What is expected: Please copy out, character for character, the part of the records below that opens with the line containing "AIHub A repository for AI models." and closes with the line containing "- [AIHubList](#aihublist)", including both of those lines.

Data provided:
•••••
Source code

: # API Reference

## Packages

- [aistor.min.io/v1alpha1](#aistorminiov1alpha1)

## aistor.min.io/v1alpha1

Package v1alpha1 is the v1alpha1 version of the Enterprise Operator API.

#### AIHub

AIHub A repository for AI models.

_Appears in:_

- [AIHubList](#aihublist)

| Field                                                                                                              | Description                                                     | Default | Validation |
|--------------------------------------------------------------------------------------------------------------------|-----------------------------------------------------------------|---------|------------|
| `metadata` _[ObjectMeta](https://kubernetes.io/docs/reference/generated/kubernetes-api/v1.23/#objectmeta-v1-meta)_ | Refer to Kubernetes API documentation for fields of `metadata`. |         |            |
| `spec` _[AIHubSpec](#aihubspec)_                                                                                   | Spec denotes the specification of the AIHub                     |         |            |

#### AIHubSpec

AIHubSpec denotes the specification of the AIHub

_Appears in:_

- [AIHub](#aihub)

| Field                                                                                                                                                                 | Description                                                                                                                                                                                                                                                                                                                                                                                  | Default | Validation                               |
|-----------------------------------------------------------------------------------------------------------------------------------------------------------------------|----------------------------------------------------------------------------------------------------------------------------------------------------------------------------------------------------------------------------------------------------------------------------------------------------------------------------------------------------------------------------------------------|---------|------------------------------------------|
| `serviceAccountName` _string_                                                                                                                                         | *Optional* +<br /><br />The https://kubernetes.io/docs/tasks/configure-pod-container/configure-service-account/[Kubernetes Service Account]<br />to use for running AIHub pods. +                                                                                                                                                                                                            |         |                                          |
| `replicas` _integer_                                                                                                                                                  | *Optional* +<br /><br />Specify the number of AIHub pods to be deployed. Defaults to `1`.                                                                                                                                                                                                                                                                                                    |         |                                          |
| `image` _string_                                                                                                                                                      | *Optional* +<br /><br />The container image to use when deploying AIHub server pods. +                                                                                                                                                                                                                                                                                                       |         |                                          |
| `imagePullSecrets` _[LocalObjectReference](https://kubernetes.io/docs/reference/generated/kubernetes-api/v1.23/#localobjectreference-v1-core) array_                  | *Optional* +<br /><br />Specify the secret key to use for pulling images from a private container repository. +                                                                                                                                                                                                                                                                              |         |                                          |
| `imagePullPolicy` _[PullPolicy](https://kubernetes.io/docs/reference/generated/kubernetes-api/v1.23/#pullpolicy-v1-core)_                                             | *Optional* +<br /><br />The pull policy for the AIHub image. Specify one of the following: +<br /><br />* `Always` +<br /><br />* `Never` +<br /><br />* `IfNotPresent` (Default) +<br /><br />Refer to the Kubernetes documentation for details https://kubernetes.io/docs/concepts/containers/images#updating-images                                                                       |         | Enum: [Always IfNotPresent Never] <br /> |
•••••
Response to this exercise:
AIHub A repository for AI models.

_Appears in:_

- [AIHubList](#aihublist)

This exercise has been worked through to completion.